Indian industrialist and philanthropist (1907–1995)

K Govindaswamy Naidu (12 July 1907 – 28 January 1995), popularly known as KG, was an industrialist and philanthropist from Coimbatore, Tamil Nadu, India.

==Early life==
Govindaswamy was born to an agricultural family in Coimbatore. He had very little formal education and worked with his father who was a highway contractor. He started his own business before he was twenty years old, after gaining experience in a grocery shop as an assistant.

==Career==
In 1932, Govindaswamy started his first ginning factory. His further industrial ventures included cotton ginning and spinning, weaving denim, manufacturing terry towels, casting, manufacture of waterpumps and entertainment with an asset base of Rs.2 billion and sales of Rs. 3 billion, of which more than 25% came from exports. He adopted modern technology to revive sick units and to create employment in rural areas, he located all his factories in villages, away from the urban areas with a larger proportion of women.

Govindasamy donated money to religious, educational, medical and social causes.

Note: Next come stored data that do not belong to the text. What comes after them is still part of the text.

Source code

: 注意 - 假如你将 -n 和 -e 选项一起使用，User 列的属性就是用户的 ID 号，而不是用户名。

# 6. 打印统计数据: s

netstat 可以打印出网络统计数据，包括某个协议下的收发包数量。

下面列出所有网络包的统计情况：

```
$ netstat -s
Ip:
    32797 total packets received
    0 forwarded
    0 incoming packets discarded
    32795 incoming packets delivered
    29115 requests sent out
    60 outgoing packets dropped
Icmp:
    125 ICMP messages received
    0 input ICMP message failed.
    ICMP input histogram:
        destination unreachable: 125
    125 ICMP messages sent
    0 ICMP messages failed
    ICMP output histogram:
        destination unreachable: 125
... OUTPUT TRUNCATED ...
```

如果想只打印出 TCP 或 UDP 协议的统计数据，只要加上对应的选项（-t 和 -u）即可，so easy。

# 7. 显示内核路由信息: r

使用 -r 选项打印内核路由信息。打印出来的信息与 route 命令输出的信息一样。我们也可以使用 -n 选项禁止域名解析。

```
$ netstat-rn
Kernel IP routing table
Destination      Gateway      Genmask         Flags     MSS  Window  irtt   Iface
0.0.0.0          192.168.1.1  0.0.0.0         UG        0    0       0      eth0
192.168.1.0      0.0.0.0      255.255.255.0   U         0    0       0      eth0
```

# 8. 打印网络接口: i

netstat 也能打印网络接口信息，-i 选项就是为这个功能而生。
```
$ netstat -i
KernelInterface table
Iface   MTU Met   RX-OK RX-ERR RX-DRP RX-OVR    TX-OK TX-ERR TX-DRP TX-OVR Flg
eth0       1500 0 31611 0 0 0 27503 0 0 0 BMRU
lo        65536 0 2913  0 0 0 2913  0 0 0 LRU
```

He established multiple schools, a hospital with 550 beds and many temples.

==Honors==
Saravanampatti Adheenam bestowed the title Annadhana Vallal on him. Sri Abhinava Vidyatirtha of Sri Sharada Peetham, Sringeri, bestowed the title Dharmaveera on KG for his contributions to religious activities, including the funding and construction of the Sharadambal temple in 1979 at Race Course, Coimbatore.

The Department of Posts, part of the Ministry of Communications and Information Technology, Government of India, released a special postal cover of Govindaswamy in commemoration of the centenary celebrations on 18 July 2009.